Porque el faro sabe muy bien que es algo más que una  torre; el faro se sabe concepto, símbolo, se sabe guía, luz; se sabe esperanza.

En mi vida siempre hubo y habrá un faro iluminado noche y día. Crecí en un tiempo en el que la integridad, la humanidad,  la igualdad, la honestidad, el respeto y la libertad eran valores que se palpaban. Tenían cuerpo esas palabras, tenían carne, huesos, nervios, corazón, porque formaban parte de nosotros mismos; formaban parte de mi propio ser, como lo siguen formando ahora.

Mis padres eran personas sencillas, pero me enseñaron a respetar al otro, me enseñaron que nadie es más que nadie y que el mundo físico y humano siempre puede mejorarse, que no hay que claudicar ante lo injusto, que hay que escuchar con atención, pero también dejar constancia con nuestra voz de aquello en lo que creemos. Ese pensamiento, esa forma de ver y verme, ese ha sido y es mi faro. Hubo veces en que la luz me cegó, quizás porque la miraba tan intensamente como se miran esos amaneceres que aparecen de repente a nuestros ojos, sin mediar tránsito alguno. Resplandor alegre y doloroso a la vez que quise retener cuando, ya sabemos, nada es para siempre, cuando todo muda y se acaba. Mas mi corazón me decía que esos instantes luminosos seguían estando ahí de algún modo, que formaban parte de una realidad más íntima. Y yo seguía el claro rastro de mi faro y me empeñaba en que se mantuviera encendido, y hacia él llevaba como combustible mis sueños, mis ilusiones, mi esperanza. Cada día, aún cansada  por los años y los acontecimientos que nublan y ennegrecen nuestros cielos; cada día busco en mi interior la materia candente con la que alimentar esa mirada, ese faro. Esa creencia en una vida más humana.

Sé, y eso me reconforta, me alegra y me da fuerzas, que aunque yo lo llame mi faro, en realidad es un faro compartido. Sé que al igual que yo, miles de personas de todas las edades y culturas, se turnan para alimentarlo. Los veo, los siento en esos momentos en los que el corazón parece esponjarse y hacerse agua; en los que hasta nuestro propio esqueleto parece ablandarse y querer ser lágrima inmensa; entonces me llegan sus imágenes, sus sonrisas, su fuerza, y me digo que este faro nunca se apagará, que ahí está latiendo entre los jóvenes; esa luz que es esperanza.

_MATERIAL RECOPILADO_:
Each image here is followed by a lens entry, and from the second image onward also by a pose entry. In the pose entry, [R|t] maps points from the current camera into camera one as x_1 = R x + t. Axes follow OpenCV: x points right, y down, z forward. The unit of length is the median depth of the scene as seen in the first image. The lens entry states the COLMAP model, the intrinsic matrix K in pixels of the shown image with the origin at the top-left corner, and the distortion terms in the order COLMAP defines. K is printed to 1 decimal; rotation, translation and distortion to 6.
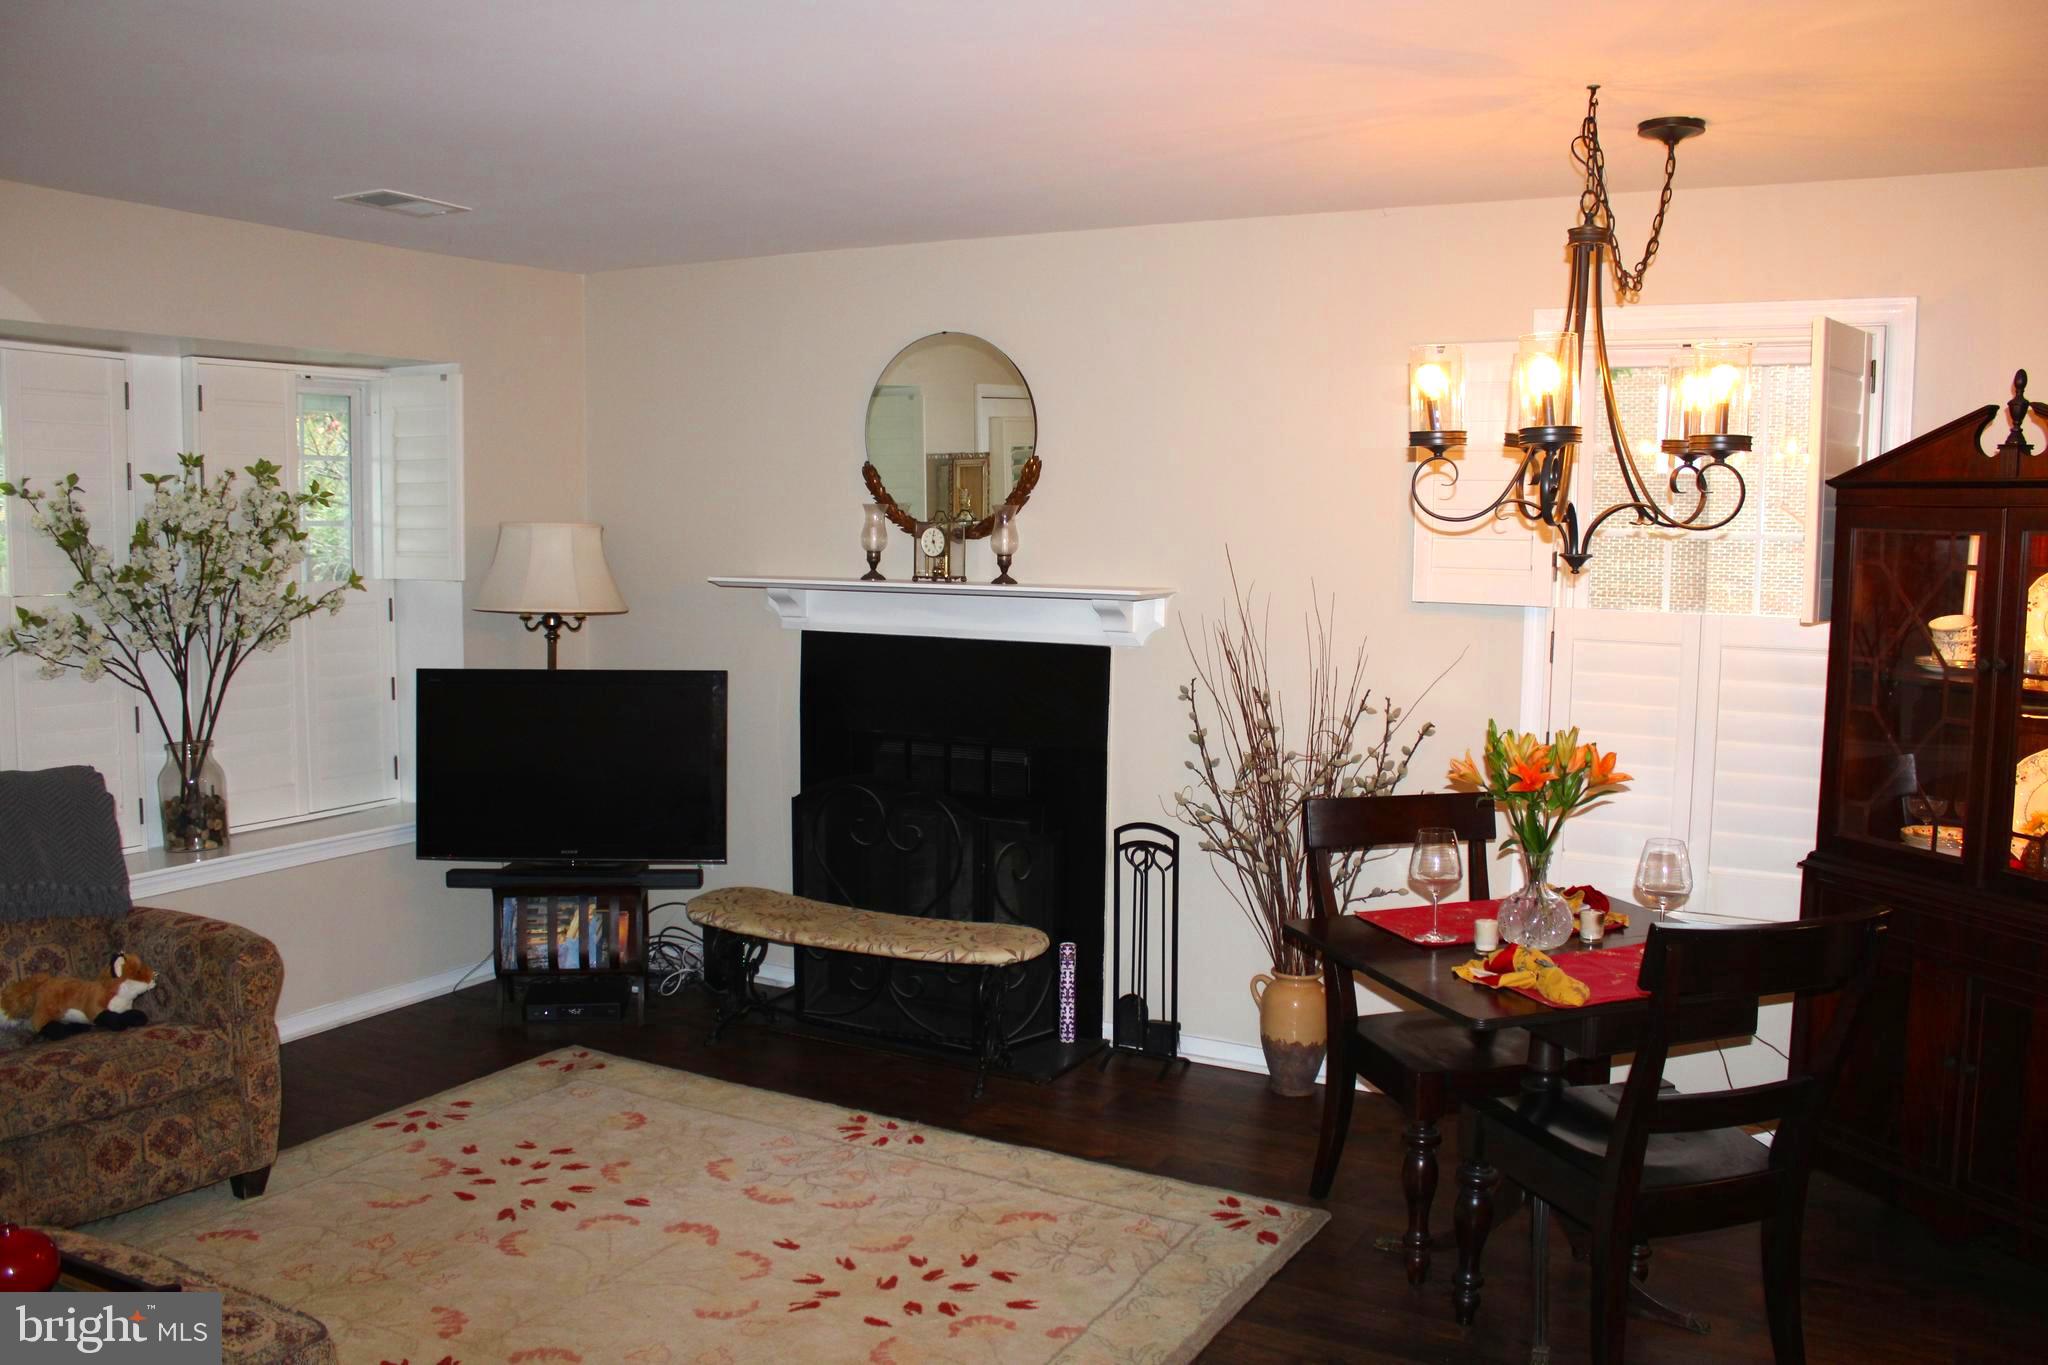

_PARTES DEL EJERCICIO_:
a. Reescribe el fragmento del texto sobre el faro que comienza con las palabras "Sé, y eso me" y termina con "que es esperanza.", y cambia "miles de personas" por "cientos de personas".
b. Escribe la continuación del texto sobre el faro a partir de su última oración.

_RESPUESTAS_:
a.
Sé, y eso me reconforta, me alegra y me da fuerzas, que aunque yo lo llame mi faro, en realidad es un faro compartido. Sé que al igual que yo, cientos de personas de todas las edades y culturas, se turnan para alimentarlo. Los veo, los siento en esos momentos en los que el corazón parece esponjarse y hacerse agua; en los que hasta nuestro propio esqueleto parece ablandarse y querer ser lágrima inmensa; entonces me llegan sus imágenes, sus sonrisas, su fuerza, y me digo que este faro nunca se apagará, que ahí está latiendo entre los jóvenes; esa luz que es esperanza.

b.
Y me quiero llevar, me quiero dejar acunar por ella, la esperanza, en estos momentos  tan sombríos. Hace unos días, en Málaga, la Plaza de la Constitución se hizo escenario y lugar de encuentro para gritar que hay que parar el genocidio en Gaza. Hubo un momento en que dos chicas, casi niñas, ocuparon el micrófono para leer una carta en que cada punto y aparte comenzaba: Señor Netanyahu, y seguía con  la exposición del sufrimiento de los niños de Gaza. En uno de esos párrafos, no puedo expresarlo literalmente pero venía a decir: Señor Netanyahu, en nuestra casa no decimos palabras feas, pero de verdad, ¿no le da vergüenza lo que está haciendo? Fueron esas palabras expresadas por una voz inocente y limpia las que rompieron este pequeño dique que una levanta en público para aguantar las lágrimas que ya llevaban un rato apretando la garganta.

Esas niñas alimentaron mi faro con su luz.

Las familias de Gaza que se pasan unas a otras una pequeña llama para poder calentar lo poco que se llevan al estómago, alimentaron mi faro con sus ascuas.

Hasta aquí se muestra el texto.